Lankan authorities to crackdown on Sri Lanka-Maldives drug network
June 30, 2011 02:43 pm
From right to left: Athif, Shafaz, Athik and Shaheem. PHOTO/ POLICE
As a result of the recent breakthrough in a high profile narcotics case in Maldives, the Sri Lankan Police has commenced investigations into a large scale drug trafficking network which is operated in Sri Lanka and Maldives.
Currently plans are being made by the police departments of the two countries
to coordinate with their investigations in order to thwart the ongoing
narcotics trade between Sri Lanka and Maldives.
This move comes in the light of the recent arrest of four key Maldivian drug
traffickers who had been using Colombo as a transit point to smuggle narcotics
into Male.
The four who were arrested on June 23, by a special Maldivian narcotics team in
an operation code named “Challenge”, have been identified as Hussein Athif,
Ibrahim Shafaz Abdu Razzaq, Hussein Athik and Ismail Shameem who have been
involved in the smuggling of drugs via Colombo to Male since 2005.
A senior official from Sri Lanka’s Police Narcotics Bureau told Haveeru that
the Sri Lankan officers have been coordinating with police officials in Male
and are continuing with the investigations on the recent arrests.

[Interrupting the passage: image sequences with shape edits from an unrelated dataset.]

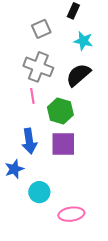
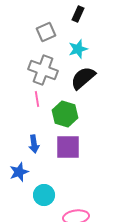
cyan star: (83, 41) -> (78, 49), moved, turned -30
blue arrow: (29, 141) -> (34, 144), size x0.7

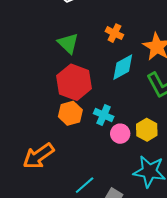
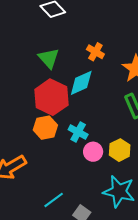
cyan diamond: (123, 67) -> (81, 83), moved

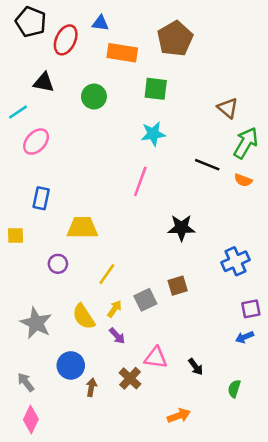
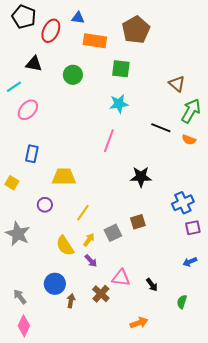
yellow square: (15, 235) -> (12, 183), turned 32
purple square: (251, 309) -> (193, 228), moved
gray star: (36, 323) -> (18, 234), moved

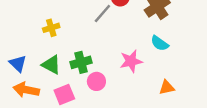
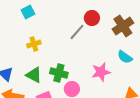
green cross: (81, 62) -> (59, 73), turned 30

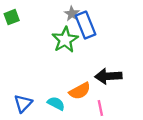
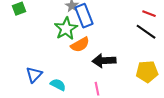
orange semicircle: (80, 91) -> (80, 45), moved
blue triangle: (23, 103) -> (34, 75), moved

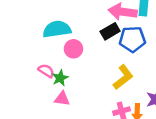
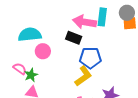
black rectangle: (110, 31) -> (74, 38), turned 49
blue pentagon: (132, 39) -> (90, 58), moved

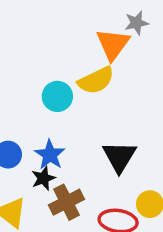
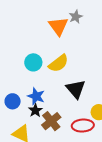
gray star: (136, 23) -> (76, 17), moved
yellow semicircle: (96, 80) -> (58, 63), moved

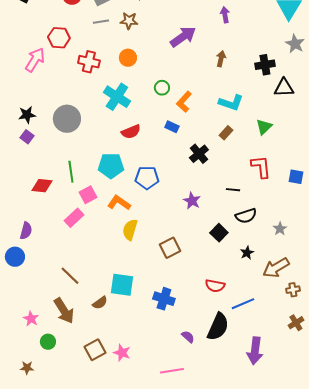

“Our department has been sharing information with the Maldivian authorities and
we have been working together with the objective of completely destabilising
the Maldives-Lanka drug network. We have been successful in arresting many of
those Sri Lankans and Maldivians who have been involved in this network,” he
said.
“We have currently gathered vital details related to how the Maldives-Sri Lanka
drug network operates and details on those who are involved in trafficking
drugs from Sri Lanka to Maldives. We suspect that amongst those involved are
high profile Sri Lankan underworld gang leaders who are currently in our
custody,” he said.
“We have interrogated many of these suspects and have also gathered several
leads from our informants. In the recent case we hope to also question the
owners and shopkeepers of the money transfer agency which is in Colombo,” he
said.
The Maldivian police recently revealed that money to a Sri Lankan based dealer
was sent through an authorised moneychanger A.J.E Emporium in Male, which
eventually transferred the money to a Sri Lankan money transfer agent, Gallery,
which is a jewellery store located in a prominent shopping complex in Colombo.
In the backdrop of this finding by the Maldivian police, the Sri Lankan
authorities are currently probing if the money transfer agent, Gallery had been
directly connected to the trafficking of the drugs.

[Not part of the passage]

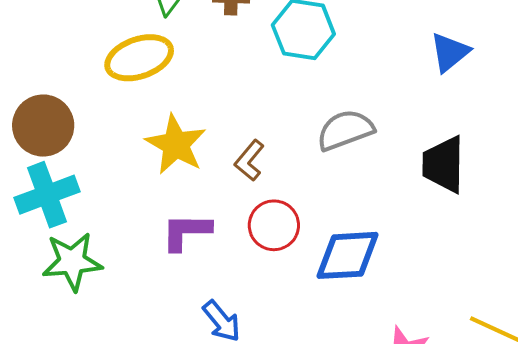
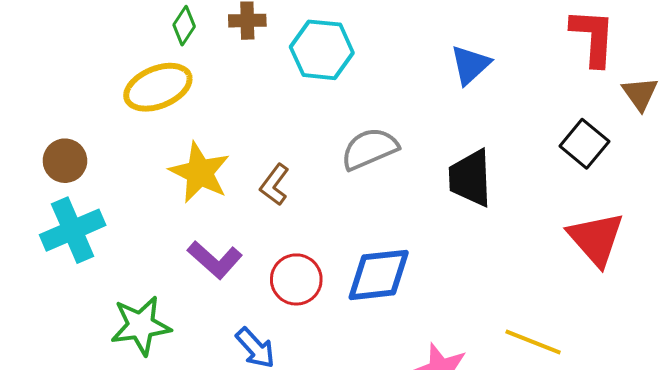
brown circle: (43, 126) -> (65, 161), size x0.7
red circle: (274, 225) -> (296, 279), moved
purple L-shape: (186, 232) -> (215, 260), turned -136
green star: (72, 262) -> (141, 326), moved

On March 15, Haveeru exposed how sleuths from Sri Lanka’s Police Narcotics
Bureau, had identified Maldivians residing in Sri Lanka who have been involved
in an international operation concerning the trafficking and distribution of
drugs such as heroin, marijuana and hashish.
In the investigations conducted by the Police Narcotics Bureau, the four
Maldivians nationals who had been arrested had been identified previously. The
Sri Lankan police investigations also revealed that the four Maldivians in
question had been having close links to Sri Lankan drug lords who had been
wanted for the distribution of large quantities of heroin and hashish.

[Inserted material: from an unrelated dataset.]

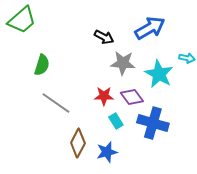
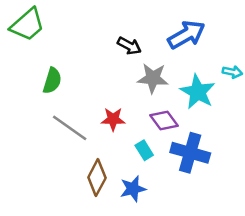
red star: (104, 96) -> (113, 119), moved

In 2008, two Sri Lankans were arrested with heroin, worth over US$1 million, in
hidden compartments in their luggage as they entered the Male International
Airport. Last year the Sri Lanka’s Narcotics Bureau arrested a Maldivian woman
who was carrying 9kg of heroin.
Sri Lanka receives a bulk of its drugs, especially heroin from dealers
operating in India and Pakistan who use Sri Lanka as a trans-shipment hub for
the trafficking of narcotics, Haveeru reports.